- [Task requirements]:
**a)** In the mailing-list reply about VMware disk permissions, shorten the paragraph that begins "Why do you need to mount your disk" and keep its main facts.
**b)** According to the mailing-list reply about VMware disk permissions, which two operating systems are on Patrick O Neil's dual boot laptop?
**c)** From the mailing-list reply about VMware disk permissions, print the text from "The filesystem just" up to and including "vmware grp onwership.".

- [Given text]:
[Start of Attachment]

You cannot change the grp or any permissions of a dos/win partition 
"on the fly".

The filesystem just  don't deal with specific permission (someone correct me if 
I am wrong)

You need to mount your disk by somebody of the vmware group to do 
get the vmware grp onwership.

Why do you need to mount your disk for ? vmware 1.xx doesn't require to 
mount your raw disk (in fact it is better NOT to do it normally. Again, someone can 
correct me there)

Philippe
 

Patrick O Neil <[EMAIL PROTECTED]> writes:

> This isn't a redhat-specific message but...  Could
> anyone help me out here with setting this up to work?
> 
> I have a dual boot system (laptop) with Win98 and RH.

[End of Attachment]

- [Data for review]:

[Start of Attachment]

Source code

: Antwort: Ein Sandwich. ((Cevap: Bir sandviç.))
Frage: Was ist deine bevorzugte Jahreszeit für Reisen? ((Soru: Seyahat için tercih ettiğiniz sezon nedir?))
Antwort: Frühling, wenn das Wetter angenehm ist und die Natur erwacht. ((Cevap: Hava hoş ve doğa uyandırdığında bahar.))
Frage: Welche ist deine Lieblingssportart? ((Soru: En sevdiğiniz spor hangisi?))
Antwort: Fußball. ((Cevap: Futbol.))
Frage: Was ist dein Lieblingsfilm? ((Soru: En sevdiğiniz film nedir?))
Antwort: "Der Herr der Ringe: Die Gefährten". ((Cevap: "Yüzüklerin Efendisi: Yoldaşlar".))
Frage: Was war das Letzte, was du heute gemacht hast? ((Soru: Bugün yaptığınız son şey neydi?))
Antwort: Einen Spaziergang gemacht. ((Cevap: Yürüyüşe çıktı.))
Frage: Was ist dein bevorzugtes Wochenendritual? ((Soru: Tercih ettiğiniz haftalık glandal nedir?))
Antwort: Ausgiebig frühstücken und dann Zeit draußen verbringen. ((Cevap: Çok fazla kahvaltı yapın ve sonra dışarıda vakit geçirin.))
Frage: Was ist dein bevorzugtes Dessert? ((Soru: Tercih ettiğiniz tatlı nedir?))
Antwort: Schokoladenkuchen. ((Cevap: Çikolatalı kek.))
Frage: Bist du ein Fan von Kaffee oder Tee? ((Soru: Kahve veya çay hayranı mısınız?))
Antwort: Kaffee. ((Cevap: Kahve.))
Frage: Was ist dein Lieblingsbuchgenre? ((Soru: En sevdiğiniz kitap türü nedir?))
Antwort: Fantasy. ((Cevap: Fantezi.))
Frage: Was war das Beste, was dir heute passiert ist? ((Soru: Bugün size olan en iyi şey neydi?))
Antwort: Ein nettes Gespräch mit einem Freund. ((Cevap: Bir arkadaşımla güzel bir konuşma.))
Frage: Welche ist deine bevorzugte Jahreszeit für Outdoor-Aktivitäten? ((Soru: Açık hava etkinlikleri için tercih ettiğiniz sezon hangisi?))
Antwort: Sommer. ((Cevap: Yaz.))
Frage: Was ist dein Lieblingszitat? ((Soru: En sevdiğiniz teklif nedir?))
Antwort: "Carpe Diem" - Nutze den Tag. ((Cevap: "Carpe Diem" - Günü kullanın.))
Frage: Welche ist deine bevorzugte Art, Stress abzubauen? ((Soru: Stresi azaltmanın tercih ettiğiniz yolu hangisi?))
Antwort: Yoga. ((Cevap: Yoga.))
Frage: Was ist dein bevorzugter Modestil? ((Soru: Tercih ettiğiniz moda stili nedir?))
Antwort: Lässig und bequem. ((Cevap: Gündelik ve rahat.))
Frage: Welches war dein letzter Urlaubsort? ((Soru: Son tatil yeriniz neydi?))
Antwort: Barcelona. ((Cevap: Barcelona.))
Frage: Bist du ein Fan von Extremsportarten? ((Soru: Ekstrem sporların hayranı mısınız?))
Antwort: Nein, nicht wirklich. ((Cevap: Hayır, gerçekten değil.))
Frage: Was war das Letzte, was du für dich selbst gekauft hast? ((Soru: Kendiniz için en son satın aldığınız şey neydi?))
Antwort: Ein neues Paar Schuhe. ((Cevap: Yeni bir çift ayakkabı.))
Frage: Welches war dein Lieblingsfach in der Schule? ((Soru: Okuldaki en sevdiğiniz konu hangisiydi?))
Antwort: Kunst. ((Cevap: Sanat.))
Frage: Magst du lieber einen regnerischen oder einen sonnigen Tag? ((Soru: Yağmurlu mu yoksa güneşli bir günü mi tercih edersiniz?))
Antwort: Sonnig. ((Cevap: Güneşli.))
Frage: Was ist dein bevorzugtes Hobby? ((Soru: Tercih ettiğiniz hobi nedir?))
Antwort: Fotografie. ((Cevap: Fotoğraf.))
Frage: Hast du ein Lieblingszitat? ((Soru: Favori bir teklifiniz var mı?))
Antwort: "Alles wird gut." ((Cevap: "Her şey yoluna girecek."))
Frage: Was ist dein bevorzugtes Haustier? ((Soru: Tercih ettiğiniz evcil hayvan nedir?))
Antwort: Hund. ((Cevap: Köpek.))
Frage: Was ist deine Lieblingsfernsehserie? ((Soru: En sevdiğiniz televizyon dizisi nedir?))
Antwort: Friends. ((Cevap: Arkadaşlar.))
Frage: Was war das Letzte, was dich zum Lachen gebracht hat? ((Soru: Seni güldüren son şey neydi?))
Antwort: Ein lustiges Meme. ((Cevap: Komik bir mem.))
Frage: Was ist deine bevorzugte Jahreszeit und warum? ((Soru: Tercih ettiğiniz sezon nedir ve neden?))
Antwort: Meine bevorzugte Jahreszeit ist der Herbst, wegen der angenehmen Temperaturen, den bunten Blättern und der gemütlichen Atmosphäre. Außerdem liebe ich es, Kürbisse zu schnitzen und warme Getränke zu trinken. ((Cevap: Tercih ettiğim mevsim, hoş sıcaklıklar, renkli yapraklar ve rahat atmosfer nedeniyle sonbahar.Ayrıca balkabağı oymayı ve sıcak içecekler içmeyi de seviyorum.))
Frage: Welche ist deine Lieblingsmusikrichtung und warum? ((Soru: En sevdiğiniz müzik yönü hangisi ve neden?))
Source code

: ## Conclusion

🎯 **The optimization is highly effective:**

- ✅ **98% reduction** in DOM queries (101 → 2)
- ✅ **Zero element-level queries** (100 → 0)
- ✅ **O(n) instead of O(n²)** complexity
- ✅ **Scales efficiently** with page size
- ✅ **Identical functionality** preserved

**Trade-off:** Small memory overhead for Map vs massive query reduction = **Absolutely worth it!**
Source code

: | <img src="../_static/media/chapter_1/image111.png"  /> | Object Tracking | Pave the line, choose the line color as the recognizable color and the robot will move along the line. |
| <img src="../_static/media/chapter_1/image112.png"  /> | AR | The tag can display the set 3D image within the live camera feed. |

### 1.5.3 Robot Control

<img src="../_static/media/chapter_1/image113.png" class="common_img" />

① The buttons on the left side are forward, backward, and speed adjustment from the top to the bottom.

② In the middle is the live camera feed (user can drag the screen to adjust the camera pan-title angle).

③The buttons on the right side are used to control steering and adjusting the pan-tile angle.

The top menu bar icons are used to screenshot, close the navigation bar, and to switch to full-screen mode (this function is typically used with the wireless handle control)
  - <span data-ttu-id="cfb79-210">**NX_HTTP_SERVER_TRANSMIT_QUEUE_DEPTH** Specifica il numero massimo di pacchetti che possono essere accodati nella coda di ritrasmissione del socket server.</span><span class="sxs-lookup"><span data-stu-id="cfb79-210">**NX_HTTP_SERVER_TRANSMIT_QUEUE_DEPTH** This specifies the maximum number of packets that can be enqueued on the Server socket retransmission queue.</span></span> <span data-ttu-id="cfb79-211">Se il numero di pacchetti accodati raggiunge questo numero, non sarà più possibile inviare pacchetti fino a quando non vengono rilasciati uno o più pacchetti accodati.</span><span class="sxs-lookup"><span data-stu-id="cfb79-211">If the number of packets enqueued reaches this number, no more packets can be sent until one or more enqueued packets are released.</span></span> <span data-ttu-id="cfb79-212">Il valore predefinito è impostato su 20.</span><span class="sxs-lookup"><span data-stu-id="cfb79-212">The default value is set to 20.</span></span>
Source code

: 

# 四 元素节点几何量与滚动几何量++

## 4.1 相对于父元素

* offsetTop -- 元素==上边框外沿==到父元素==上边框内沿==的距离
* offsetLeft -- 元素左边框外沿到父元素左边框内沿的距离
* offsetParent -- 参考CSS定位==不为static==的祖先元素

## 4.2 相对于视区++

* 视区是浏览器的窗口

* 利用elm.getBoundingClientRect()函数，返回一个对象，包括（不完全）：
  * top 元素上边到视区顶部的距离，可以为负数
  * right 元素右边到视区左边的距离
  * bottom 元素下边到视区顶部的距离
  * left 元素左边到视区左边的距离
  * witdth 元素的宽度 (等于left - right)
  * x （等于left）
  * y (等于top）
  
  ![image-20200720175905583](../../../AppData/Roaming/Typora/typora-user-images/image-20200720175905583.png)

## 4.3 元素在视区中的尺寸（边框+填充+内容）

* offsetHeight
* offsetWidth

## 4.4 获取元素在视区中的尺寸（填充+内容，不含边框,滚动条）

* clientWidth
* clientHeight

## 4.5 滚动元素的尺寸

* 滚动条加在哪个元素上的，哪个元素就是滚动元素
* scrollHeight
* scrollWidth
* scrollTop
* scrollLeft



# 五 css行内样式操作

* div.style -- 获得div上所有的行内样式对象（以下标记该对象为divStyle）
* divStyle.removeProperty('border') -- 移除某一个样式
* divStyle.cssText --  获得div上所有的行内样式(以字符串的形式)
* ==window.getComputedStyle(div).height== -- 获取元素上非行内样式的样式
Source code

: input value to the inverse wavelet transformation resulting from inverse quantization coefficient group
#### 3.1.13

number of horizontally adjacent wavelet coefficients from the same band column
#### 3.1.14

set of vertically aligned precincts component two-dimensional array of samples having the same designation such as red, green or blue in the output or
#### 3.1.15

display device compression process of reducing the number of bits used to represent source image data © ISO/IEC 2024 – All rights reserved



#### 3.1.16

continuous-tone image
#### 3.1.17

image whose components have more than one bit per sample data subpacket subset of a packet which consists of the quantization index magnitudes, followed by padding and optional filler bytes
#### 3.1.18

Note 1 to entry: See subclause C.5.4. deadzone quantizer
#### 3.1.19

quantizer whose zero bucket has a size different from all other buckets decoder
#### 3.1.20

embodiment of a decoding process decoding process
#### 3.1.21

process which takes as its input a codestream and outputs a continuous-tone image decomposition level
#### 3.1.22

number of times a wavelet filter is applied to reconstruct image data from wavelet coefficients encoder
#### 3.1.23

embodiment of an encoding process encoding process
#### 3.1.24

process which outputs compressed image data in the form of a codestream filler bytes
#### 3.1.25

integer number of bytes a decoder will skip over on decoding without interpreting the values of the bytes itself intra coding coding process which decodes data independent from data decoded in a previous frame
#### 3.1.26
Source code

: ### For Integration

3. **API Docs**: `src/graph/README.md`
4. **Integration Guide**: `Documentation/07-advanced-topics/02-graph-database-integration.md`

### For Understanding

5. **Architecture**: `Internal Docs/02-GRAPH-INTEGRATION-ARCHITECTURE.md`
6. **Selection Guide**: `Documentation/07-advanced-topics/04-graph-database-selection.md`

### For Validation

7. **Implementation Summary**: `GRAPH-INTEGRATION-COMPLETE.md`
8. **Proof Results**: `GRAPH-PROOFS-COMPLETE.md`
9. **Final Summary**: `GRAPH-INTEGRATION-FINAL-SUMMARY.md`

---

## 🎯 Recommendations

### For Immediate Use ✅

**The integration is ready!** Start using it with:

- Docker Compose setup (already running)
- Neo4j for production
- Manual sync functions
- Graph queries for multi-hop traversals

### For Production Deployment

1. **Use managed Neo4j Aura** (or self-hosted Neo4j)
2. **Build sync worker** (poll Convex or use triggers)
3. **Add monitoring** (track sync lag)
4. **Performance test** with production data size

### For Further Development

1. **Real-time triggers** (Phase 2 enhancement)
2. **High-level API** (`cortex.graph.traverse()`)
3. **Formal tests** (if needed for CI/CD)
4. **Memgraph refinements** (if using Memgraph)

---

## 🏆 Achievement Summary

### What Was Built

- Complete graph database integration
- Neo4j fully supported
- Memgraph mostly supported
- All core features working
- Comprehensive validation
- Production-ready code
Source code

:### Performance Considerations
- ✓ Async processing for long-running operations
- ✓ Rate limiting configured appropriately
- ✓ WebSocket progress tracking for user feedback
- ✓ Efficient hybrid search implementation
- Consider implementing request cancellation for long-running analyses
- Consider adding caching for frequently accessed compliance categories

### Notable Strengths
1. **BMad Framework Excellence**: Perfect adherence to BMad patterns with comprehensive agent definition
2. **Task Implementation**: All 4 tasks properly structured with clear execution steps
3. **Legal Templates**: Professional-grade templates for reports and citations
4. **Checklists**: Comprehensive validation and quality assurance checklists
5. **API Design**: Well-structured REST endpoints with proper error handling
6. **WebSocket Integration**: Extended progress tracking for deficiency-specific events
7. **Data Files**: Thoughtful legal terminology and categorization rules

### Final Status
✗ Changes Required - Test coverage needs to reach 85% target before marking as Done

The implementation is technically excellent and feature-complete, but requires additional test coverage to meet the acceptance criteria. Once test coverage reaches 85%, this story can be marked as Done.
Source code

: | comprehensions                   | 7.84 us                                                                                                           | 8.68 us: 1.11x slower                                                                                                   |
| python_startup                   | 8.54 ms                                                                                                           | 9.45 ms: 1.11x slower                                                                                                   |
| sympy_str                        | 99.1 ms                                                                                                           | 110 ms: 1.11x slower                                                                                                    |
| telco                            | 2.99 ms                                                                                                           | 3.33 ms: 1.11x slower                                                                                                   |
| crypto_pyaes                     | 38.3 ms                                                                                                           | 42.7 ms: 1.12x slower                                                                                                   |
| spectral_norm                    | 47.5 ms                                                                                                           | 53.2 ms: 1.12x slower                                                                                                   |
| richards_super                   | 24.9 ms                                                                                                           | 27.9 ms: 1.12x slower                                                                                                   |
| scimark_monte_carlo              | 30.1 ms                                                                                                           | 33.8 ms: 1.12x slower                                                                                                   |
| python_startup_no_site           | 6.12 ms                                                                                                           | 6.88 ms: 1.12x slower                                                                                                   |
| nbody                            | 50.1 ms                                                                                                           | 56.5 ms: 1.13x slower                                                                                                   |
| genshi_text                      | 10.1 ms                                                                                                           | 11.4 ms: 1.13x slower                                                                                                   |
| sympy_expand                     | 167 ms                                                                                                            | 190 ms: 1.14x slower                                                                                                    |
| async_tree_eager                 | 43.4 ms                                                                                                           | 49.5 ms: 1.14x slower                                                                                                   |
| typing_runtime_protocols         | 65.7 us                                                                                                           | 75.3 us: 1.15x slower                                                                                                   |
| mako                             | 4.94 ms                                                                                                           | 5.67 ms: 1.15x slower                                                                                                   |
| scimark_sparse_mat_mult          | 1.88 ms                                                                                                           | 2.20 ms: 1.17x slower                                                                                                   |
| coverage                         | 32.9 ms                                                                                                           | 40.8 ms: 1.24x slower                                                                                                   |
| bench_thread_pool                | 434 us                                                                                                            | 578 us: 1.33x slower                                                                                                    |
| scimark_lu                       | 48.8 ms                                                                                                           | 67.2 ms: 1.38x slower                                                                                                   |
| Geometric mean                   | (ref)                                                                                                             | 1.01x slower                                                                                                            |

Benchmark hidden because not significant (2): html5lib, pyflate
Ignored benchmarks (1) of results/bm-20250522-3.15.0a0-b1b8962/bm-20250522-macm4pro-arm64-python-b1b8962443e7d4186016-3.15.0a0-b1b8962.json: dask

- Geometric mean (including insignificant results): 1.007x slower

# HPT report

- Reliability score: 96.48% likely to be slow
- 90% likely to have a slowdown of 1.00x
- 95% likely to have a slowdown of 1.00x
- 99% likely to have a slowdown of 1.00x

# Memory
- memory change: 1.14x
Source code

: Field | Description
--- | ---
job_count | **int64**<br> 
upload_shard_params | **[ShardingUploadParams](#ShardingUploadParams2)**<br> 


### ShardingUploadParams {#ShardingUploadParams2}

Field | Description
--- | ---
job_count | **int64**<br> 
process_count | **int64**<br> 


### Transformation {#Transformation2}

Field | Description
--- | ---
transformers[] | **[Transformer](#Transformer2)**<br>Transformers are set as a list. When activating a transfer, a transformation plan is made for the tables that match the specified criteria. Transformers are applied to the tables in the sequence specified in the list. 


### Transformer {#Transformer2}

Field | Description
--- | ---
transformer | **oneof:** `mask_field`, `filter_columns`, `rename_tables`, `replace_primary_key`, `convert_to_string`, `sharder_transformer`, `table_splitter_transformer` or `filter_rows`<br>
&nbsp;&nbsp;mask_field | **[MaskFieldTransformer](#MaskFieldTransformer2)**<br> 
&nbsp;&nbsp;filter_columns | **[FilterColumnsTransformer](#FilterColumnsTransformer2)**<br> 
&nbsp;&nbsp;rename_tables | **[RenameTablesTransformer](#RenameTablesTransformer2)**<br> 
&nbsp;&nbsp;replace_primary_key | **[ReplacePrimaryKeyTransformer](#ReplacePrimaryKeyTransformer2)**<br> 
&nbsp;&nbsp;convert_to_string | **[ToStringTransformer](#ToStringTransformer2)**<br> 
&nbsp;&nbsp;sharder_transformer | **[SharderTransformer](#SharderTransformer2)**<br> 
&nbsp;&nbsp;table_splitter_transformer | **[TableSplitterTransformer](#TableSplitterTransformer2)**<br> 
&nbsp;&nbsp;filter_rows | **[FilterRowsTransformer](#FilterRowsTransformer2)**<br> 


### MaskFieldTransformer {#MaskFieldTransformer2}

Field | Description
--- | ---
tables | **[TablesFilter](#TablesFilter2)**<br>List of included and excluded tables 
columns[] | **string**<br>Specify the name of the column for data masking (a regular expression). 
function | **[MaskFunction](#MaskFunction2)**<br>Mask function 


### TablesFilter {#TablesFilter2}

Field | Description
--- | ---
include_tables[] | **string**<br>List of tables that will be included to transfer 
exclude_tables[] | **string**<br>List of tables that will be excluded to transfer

[End of Attachment]

- [Results of the exercise]:
**a)** VMware 1.xx does not require the raw disk to be mounted, and it is normally better not to mount it, though the writer invites correction.

**b)** Win98 and RH.

**c)**
The filesystem just  don't deal with specific permission (someone correct me if 
I am wrong)

You need to mount your disk by somebody of the vmware group to do 
get the vmware grp onwership.